* [What is required]: From the listing below, pull out the lines that hold "también".

* [Records for the task]:
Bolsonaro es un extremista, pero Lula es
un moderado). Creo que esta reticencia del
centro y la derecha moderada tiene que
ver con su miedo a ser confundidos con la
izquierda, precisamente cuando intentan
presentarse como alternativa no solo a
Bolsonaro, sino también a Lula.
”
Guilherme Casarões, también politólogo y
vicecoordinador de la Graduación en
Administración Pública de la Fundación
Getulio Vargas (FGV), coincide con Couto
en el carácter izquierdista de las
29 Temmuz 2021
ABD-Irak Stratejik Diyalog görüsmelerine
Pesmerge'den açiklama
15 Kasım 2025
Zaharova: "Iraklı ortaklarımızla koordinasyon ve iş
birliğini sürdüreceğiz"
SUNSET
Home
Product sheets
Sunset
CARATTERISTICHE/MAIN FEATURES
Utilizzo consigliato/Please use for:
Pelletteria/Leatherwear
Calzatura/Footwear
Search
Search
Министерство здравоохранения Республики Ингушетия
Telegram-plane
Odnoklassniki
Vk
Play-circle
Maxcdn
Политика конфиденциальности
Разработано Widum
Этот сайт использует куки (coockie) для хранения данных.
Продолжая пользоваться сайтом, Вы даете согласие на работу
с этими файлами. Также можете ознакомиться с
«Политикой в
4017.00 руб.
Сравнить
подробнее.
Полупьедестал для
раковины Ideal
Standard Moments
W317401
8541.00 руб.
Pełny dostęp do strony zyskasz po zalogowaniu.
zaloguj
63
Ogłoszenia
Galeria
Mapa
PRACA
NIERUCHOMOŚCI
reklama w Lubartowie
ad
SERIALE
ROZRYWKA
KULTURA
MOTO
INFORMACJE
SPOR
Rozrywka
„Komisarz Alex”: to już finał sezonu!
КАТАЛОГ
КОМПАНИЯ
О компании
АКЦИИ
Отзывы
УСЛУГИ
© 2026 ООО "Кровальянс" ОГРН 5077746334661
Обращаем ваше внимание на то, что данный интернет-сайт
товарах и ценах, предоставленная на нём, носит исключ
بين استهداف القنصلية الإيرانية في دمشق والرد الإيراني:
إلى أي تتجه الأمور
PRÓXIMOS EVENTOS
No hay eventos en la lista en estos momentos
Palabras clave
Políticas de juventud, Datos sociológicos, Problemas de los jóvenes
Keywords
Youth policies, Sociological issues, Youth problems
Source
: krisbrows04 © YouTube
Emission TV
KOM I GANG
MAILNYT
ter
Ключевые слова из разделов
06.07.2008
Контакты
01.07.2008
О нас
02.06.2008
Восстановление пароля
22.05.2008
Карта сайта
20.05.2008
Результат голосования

* [Answer for the task]:
Bolsonaro, sino también a Lula.
Guilherme Casarões, también politólogo y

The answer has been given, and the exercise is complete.